Wednesday, February 28, 2007

Editing--Collating Editions

I wrote with some embarrassment over my unwillingness to donate one of multiple copies of a book. This week, I find myself wishing that libraries worldwide had shared my caution.

I’m at work on a textual edition of Mrs. Dalloway. The first phase of that work, as I’m learning (this process being new to me), involves collating all the changes amongst the editions of the novel published in Woolf’s lifetime. (This means checking all the spelling and punctuation variants across editions.) (I will also be checking the first English edition against the two surviving proofs as well as consulting extant drafts of the novel).

As I embark on this collation, then, imagine my surprise in finding that the New York Public Library, home to most of Woolf’s papers, does not own the Hogarth “Universal Edition” of Woolf’s novels. This universal edition, with blue jackets, was a repackaging of her books for completists, readers who wanted the pleasure and prestige of a lovely block of identical blue-jacketed novels in their library. (I have never seen these books in person.)

In fact, according to WorldCat, there are only 23 copies of this edition in libraries worldwide, none in New York City. It’s a good thing, I suppose that my brief does not extend to the second universal edition which came out in 1942. Only four libraries have that book--and one, Princeton, shows up as owning it on WorldCat but it’s not listed in Princeton’s own database. That database, rather alarmingly, lists their copy of the first edition (1925) as missing.
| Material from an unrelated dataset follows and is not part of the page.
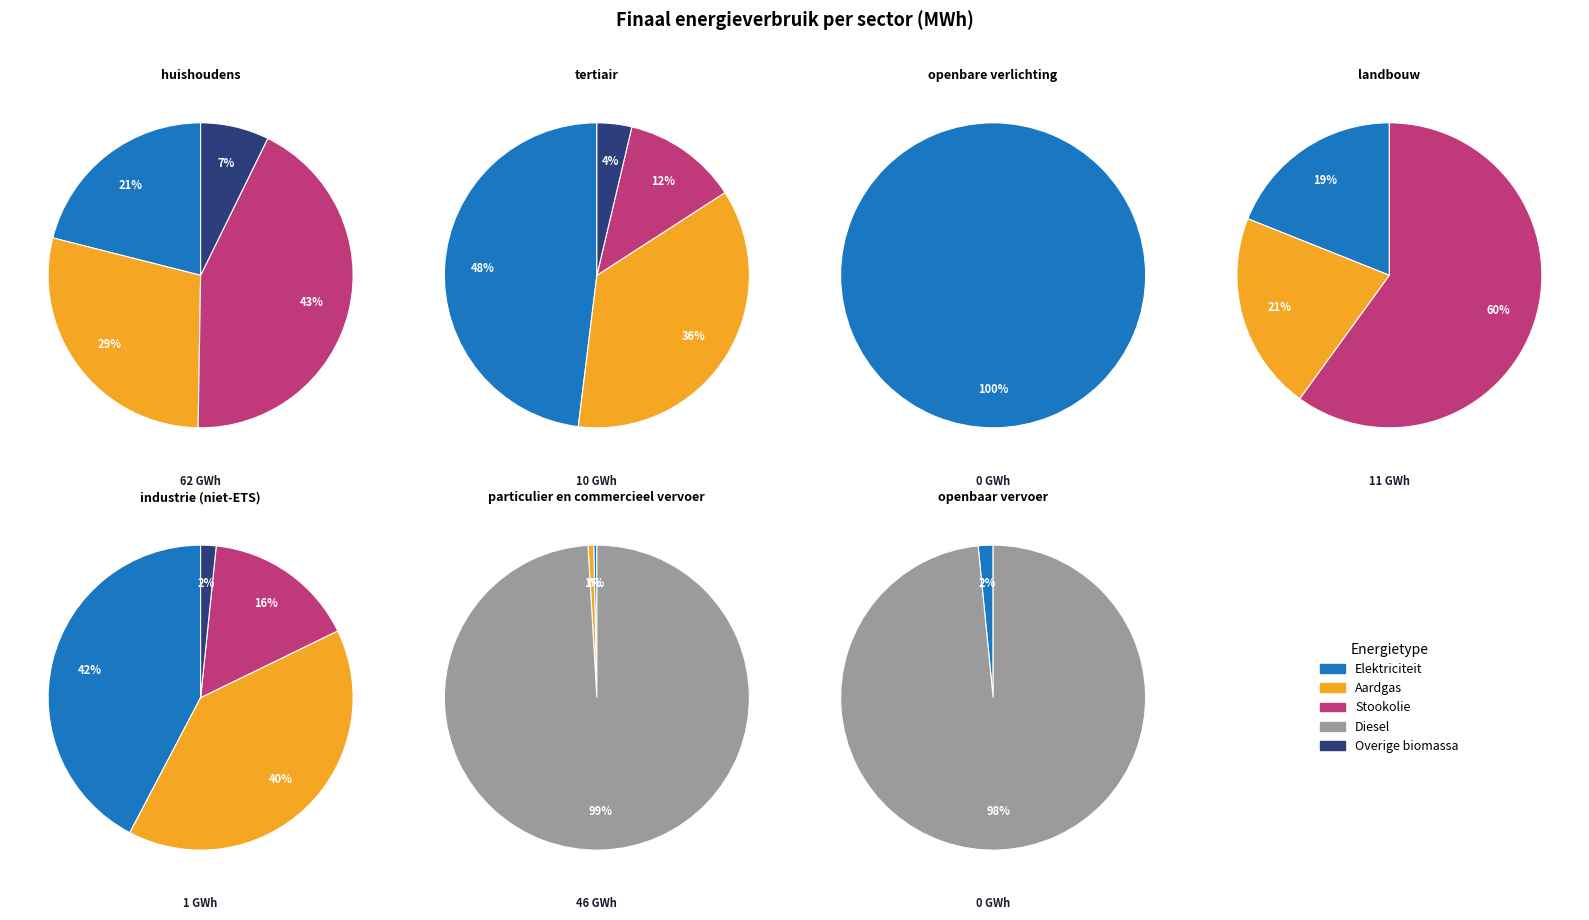

How many segments does this pie chart have?

7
Why does all this matter? Well, in the short term it matters to me immensely because I’ve contracted to do this work and I intend to do it properly, thoroughly, and even, although it is unnatural to me, meticulously.

But, beyond that, why does it matter to know that the first edition has “silver-flashing plumes” while the first American edition has “silver flashing--plumes”?

I don’t think it’s too heretical of me to say that I accepted this project in part to come to my own answer to that question. I’m not seeking a piety about sacred texts, but a real, earned knowledge.

Stay tuned.

1 comment:

Imani said...

Ooooo, I find this post very exciting. I've only recently learnt the importance and utility of textual scholarship. The few occasions it popped up in high school it all sounded like a rank bore.

So I'm happy you intend to keep us updated.